* LIST OF TASKS *
1. Rewrite a passage of the UML excerpt below, changing "UML" to "the Unified Modeling Language" throughout it. Begin at the words "Language Constructs, Model, and" and stop after "views, and customization.".
2. Answer these questions using the UML excerpt below:
(a) What three mechanisms does it list for making up for the lack of focus?
(b) Into what can stereotypes be grouped?
(c) According to what does tool customization organize access to models?
3. Carry on writing the UML excerpt below from the point where it stops.

* EXCERPT PROVIDED *
Given the broad consensus that surrounded the initial project, one should at first look for a sound and stable subset to be used as a backbone and fleshed out according specific contexts, purposes or users. As a matter of fact that is what stereotypes and profiles are meant to do, except that without a well-defined backbone of unambiguous constructs, the only possible outcomes are domain specific languages. So, one should first consider how the separation of concerns could be better supported by language constructs.
Language Constructs, Model, and Separation of Concerns
Separation of Concerns
Despite its roots in the Object Oriented paradigm, UML has demonstrated its adaptability to all and every method or domain. Unfortunately, being a Jack of all trades often means a master to none, and the use of UML is clearly frustrated by its versatility; that translates either into shallow usage of ambiguous semantics, or into extensions targeting specific domains or technologies.
On the ground, three mechanisms can be used to make for the lack of focus: stereotypes, views, and customization.
UML stereotyping mechanism support predefined constructs for problem (business objects and processes) or solution (system architecture and object design) spaces. Stereotypes can be grouped into profiles, e.g for specific business domains or technical architectures.
Views (or perspectives) organize access to models according contents: logical, physical, conceptual, pragmatic, etc
Tool customization organizes access to models according users purposes and skills: analyst, architect, designer, developer, etc.

Dataset entries
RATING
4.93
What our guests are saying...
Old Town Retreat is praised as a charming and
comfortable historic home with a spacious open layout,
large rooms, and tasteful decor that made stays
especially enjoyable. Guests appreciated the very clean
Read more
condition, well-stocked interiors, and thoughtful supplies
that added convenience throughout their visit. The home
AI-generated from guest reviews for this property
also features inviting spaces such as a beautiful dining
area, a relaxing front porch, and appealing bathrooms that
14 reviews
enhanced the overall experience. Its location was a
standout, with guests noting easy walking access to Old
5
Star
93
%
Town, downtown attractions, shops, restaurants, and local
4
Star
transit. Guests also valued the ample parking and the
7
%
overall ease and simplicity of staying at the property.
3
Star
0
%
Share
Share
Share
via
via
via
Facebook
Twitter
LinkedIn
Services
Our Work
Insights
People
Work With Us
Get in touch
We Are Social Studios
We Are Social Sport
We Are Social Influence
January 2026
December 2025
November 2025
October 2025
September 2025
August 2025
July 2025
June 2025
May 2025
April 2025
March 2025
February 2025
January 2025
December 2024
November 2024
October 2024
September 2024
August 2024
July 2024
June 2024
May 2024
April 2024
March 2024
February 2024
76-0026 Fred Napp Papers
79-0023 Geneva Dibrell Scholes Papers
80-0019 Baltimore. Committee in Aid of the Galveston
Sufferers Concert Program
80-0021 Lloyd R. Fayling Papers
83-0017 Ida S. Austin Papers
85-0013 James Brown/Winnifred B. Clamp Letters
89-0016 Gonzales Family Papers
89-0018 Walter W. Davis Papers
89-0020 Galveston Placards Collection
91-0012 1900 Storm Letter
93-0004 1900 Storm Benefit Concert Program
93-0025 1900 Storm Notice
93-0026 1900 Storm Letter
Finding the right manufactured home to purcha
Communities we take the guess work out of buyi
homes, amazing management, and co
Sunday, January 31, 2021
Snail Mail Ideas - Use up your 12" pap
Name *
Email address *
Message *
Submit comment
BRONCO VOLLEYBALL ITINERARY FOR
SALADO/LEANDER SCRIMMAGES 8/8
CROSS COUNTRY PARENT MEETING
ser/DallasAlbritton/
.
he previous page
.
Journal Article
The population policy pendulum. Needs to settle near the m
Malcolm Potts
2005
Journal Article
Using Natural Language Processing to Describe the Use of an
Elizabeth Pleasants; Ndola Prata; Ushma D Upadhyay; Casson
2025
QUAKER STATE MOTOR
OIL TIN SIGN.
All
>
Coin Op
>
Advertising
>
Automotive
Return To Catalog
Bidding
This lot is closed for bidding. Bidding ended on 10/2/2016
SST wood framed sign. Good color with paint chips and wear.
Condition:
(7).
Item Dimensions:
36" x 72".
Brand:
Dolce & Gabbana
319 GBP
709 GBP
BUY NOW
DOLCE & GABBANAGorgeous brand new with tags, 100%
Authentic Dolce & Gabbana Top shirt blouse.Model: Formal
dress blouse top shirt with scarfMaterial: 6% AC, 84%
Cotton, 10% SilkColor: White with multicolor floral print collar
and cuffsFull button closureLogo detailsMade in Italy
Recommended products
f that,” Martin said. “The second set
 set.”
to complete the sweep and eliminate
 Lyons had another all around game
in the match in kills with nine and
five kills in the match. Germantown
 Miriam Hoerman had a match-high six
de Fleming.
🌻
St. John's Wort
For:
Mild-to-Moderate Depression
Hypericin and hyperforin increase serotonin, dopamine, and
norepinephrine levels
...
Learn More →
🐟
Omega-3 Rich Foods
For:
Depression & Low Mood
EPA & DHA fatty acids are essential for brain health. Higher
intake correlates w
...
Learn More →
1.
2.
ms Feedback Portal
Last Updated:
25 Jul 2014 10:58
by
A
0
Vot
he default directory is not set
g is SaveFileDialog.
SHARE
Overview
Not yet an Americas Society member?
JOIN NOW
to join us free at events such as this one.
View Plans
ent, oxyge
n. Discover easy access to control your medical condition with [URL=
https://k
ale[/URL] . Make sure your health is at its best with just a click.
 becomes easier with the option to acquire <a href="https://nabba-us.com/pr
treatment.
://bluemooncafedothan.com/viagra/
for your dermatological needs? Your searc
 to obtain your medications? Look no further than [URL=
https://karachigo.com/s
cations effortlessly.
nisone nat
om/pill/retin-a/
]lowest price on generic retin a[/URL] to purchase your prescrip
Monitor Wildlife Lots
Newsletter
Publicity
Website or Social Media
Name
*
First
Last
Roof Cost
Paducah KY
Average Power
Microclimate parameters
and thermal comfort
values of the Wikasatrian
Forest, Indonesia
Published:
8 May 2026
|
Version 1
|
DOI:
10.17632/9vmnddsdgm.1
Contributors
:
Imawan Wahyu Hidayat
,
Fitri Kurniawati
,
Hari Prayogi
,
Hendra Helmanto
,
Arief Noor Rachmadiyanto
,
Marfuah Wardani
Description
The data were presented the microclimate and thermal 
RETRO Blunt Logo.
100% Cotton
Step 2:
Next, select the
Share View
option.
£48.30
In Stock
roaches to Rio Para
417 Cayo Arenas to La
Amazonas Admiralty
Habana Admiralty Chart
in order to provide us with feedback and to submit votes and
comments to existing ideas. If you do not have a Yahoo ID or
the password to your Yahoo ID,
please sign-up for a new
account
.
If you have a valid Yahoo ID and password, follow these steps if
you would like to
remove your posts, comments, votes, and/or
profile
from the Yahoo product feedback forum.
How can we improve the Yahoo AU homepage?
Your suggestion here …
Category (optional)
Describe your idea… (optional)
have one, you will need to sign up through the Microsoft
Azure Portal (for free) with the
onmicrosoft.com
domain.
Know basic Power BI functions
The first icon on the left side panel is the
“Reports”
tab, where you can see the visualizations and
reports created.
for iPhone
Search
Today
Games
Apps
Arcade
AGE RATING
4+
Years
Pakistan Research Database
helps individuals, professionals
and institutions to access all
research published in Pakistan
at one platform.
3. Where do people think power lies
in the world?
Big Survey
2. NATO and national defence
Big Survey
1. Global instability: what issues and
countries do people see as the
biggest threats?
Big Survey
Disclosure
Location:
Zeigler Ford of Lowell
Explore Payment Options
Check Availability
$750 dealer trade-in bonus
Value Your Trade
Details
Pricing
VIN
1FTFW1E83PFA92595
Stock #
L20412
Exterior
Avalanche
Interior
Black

* YOUR RESPONSES *
1.
Language Constructs, Model, and Separation of Concerns
Separation of Concerns
Despite its roots in the Object Oriented paradigm, the Unified Modeling Language has demonstrated its adaptability to all and every method or domain. Unfortunately, being a Jack of all trades often means a master to none, and the use of the Unified Modeling Language is clearly frustrated by its versatility; that translates either into shallow usage of ambiguous semantics, or into extensions targeting specific domains or technologies.
On the ground, three mechanisms can be used to make for the lack of focus: stereotypes, views, and customization.

2.
(a) Stereotypes, views, and customization.
(b) Profiles.
(c) Users' purposes and skills.

3.
While those approaches have their benefits, they are set independently of languages constructs, either as UML extensions (stereotypes and profiles), or defined from outside by development methodologies (views) or projects organization (customization). As a consequence, they have little or no effect on the simplicity or efficiency of UML; they may even add to confusion and complexity when overlapping stereotypes are introduced to support multiple taxonomies, e.g technical architectures and business domains.
Language Constructs (a), Stereotyped Model (b), Combined Views or Profiles (c)
That may point to a clear direction: given the potency of the stereotyping mechanism and its pivotal role in UML utilization, significant benefits could be achieved through a better integration into core language constructs, even if that entails some constraints or limitations. Two straight modifications should be considered:
Model layers: language constructs should be re-organized along architectural concerns for enterprise (business processes), system (functionalities), and platforms (components).
Stereotypes visibility: language constructs should support the distinction between local taxonomies and “unified” ones, the former set with limited scope and visibility, the latter meant to be applies across layers.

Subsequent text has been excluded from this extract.